A petting zoo. Barbecue. Pizza. Randy Travis. Dairy Queen blizzards. It might sound like a party, but the festivities this Saturday in this college town in north-central Iowa are all about control of the party -- the Republican Party.
If the Masters golf tournament is a tradition unlike any other, then the Ames straw poll is an event unlike any other. Thursday night brings the second major debate of the Republican presidential contest. But two days later, presidential candidates will try to lure supporters from all over Iowa to come to Ames on a weekend in early August to cast a vote for them in an event that some see as a crucial test of political strength, but others dismiss as much ado about nothing.
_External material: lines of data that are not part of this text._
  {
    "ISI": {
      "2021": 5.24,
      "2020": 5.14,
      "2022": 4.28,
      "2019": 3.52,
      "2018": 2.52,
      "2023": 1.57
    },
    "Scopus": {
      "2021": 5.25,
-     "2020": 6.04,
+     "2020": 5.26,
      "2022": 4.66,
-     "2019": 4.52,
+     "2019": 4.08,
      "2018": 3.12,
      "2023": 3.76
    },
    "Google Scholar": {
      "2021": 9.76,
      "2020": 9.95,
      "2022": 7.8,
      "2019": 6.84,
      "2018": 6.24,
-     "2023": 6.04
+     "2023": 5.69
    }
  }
Beauty, it seems, is in the eye of the beholder, and this year, with the fight for the GOP presidential nomination heating up -- especially after the debate in Ames -- three candidates appear to stand out.
Michele Bachmann, a congresswoman from Minnesota, comes to Ames as the Republican frontrunner. She has surged up the polls in recent months, bolstered by a passionate group of supporters. She has overcome controversy over her migraines and an unflattering -- and some say unfair -- cover on the latest issue of Newsweek. Through it all, she has drawn massive crowds across the Hawkeye State, at times seeming more like a rock star than a politician.
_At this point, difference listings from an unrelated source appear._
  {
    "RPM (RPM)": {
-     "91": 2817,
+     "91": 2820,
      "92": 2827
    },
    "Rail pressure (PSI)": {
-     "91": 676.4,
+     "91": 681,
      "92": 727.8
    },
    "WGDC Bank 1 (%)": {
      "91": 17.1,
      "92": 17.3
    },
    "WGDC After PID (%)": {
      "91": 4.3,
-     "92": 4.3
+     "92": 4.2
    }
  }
Tim Pawlenty, another Minnesota native who served two terms as governor of that state, comes to Ames as the underdog. Despite a finely tuned campaign organization, his poll numbers have been dismal. Rather than trying to excite voters with Bachmann's fiery rallies and hyped-up style, Pawlenty has opted for a more subdued, measured approach, attempting to win their support by calmly emphasizing his experience and steady demeanor.
Ron Paul, a congressman from Texas, comes to Ames as the outsider. While in the past the longtime lawmaker has been dismissed as a libertarian who has gained fervent supporters but little mainstream traction, he hopes to see a boost this weekend, thanks to his predictions on the economy. In 2007, he finished fifth in Ames, but this time around, with the economy still reeling from recession, voters may be swayed by the fact that Paul predicted economic troubles four years ago.
The thing is, warn the pundits, victory in Ames is as much about the strength of one's organization -- transporting people to the event from all over the state on a weekend summer day so they will vote for you -- as it is about the strength of one's support.
"While I think poll numbers have been driven by media appearances and hype surrounding certain campaigns and candidates, this is an organizational test, so can you actually get the people who like you and respond to your message to spend a beautiful Saturday afternoon in Ames and cast a vote for you?" said Craig Robinson of The Iowa Republican.
That is why, Robinson believes, an upset could be brewing on Saturday.
"Bachmann has a lot of passionate supporters, but the one thing her campaign doesn't have is that strong grass-roots organization that can actually mobilize people to Ames," he said. "So on the one hand you have Bachmann who has very passionate supporters and on the other hand you have a Pawlenty organization or even a Paul organization that's been working to turn out voters for this event for months now."
"She needs to make sure that passion translates to votes on Saturday."